==== TASK MATERIAL
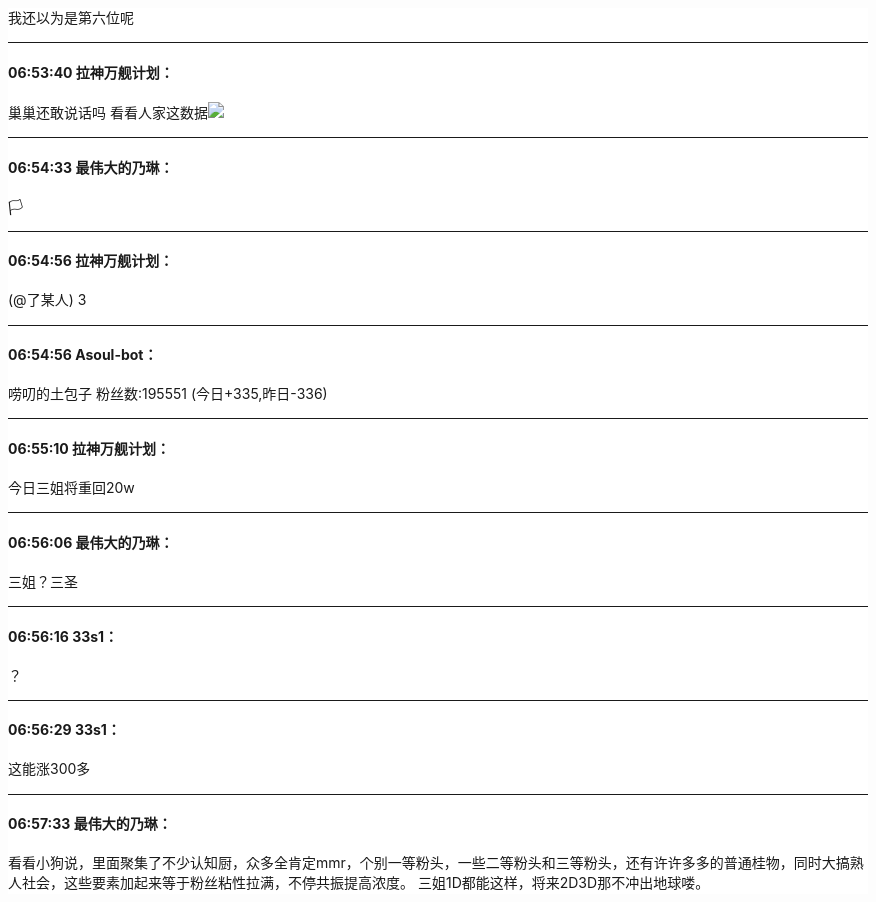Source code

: 我还以为是第六位呢

*****

#### 06:53:40  拉神万舰计划：

巢巢还敢说话吗 看看人家这数据![](http://gchat.qpic.cn/gchatpic_new/861571853/3959642106-2892991568-C0242A07202A3B4301904865678F3F34/0?term=2")

*****

#### 06:54:33  最伟大的乃琳：

🏳️

*****

#### 06:54:56  拉神万舰计划：

(@了某人)  3

*****

#### 06:54:56  Asoul-bot：

唠叨的土包子
粉丝数:195551
(今日+335,昨日-336)

*****

#### 06:55:10  拉神万舰计划：

今日三姐将重回20w

*****

#### 06:56:06  最伟大的乃琳：

三姐？三圣

*****

#### 06:56:16  33s1：

？

*****

#### 06:56:29  33s1：

这能涨300多

*****

#### 06:57:33  最伟大的乃琳：

看看小狗说，里面聚集了不少认知厨，众多全肯定mmr，个别一等粉头，一些二等粉头和三等粉头，还有许许多多的普通桂物，同时大搞熟人社会，这些要素加起来等于粉丝粘性拉满，不停共振提高浓度。
三姐1D都能这样，将来2D3D那不冲出地球喽。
========
• GOAL OF THE EXERCISE
Search the listing for "拉神万舰计划" and show every line where it occurs.

• EXERCISE OUTPUT
#### 06:53:40  拉神万舰计划：
#### 06:54:56  拉神万舰计划：
#### 06:55:10  拉神万舰计划：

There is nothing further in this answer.